BENGALURU: Droughts occur more or less at regular fixed intervals called stationarity, according to available data.
But a recent study by Prof Pradeep Mujumdar of Indian Institute of Science’s (IISc) civil engineering department and his PhD student Arpita Mondal suggests that stationarity may not hold good any longer due to human-induced climate change.
“Traditionally, the concept of stationarity is used for hydrologic designs (say, long-term planning against droughts). That is, a water manager may plan for a drought that is expected once in 100 years.
However, in view of climate change, stationarity may not be a valid assumption,” Arpita says in a paper published in the journal ‘Advances in Water Resources’.
The researchers have analysed data on Colorado river in the US to predict how frequently droughts return.
Using a mathematical model that takes into account the effects of climate change, they concluded that historical data may not give reliable clues to predicting the frequencies of droughts.

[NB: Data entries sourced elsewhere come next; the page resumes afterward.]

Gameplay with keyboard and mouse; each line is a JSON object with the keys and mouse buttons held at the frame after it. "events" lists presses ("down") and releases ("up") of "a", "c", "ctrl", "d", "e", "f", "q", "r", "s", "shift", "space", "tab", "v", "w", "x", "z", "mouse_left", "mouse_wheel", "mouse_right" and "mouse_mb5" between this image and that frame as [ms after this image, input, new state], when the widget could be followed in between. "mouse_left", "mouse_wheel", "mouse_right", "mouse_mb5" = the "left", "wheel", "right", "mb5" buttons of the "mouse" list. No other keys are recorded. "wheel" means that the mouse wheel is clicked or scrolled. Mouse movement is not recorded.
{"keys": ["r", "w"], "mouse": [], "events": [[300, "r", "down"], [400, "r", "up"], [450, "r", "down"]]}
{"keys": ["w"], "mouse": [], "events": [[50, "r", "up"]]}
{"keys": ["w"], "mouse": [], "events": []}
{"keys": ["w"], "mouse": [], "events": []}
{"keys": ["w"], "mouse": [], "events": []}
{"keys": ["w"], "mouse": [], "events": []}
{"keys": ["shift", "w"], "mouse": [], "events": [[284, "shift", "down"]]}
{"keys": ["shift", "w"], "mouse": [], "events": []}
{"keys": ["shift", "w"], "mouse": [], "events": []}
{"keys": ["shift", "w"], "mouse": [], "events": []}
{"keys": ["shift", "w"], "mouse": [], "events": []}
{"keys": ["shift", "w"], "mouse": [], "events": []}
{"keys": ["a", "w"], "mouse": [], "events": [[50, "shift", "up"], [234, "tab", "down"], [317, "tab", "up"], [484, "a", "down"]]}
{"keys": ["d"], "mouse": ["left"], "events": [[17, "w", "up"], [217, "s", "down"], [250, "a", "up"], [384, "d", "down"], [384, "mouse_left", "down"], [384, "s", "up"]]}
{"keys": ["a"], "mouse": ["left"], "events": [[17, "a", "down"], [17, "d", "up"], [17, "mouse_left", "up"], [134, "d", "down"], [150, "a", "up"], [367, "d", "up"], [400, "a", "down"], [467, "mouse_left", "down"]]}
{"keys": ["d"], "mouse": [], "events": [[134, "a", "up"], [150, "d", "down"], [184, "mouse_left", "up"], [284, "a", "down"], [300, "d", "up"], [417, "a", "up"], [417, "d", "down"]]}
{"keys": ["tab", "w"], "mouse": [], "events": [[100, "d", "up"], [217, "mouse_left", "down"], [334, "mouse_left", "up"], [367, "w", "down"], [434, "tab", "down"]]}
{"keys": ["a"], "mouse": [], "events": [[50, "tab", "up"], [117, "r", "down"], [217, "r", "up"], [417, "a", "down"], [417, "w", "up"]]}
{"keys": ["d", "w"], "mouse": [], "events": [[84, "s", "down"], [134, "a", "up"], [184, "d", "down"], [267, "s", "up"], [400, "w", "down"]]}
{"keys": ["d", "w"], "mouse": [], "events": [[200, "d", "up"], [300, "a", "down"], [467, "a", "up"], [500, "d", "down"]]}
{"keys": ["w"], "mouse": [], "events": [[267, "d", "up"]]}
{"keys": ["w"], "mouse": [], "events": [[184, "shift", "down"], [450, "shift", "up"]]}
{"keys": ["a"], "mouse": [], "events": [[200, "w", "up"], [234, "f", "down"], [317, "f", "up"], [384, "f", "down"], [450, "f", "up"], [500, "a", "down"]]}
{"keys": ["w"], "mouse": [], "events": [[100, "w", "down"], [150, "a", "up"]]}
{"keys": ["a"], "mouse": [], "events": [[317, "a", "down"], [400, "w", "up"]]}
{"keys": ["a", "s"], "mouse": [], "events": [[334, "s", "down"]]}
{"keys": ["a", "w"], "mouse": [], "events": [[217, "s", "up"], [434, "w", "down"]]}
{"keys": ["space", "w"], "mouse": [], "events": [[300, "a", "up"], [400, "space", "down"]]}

This is because rising temperatures have already started influencing rainfall and evaporation rate, the two main drivers in the water cycle.
The studies clearly show that the methods that worked till now may not be so successful in the backdrop of climate change.
“Climate change is expected to significantly influence the water cycle and further aggravate the water stress already existing in the country. These research contributions are thus an attempt at a better understanding of these changes with a view to improve drought resilience,” she says.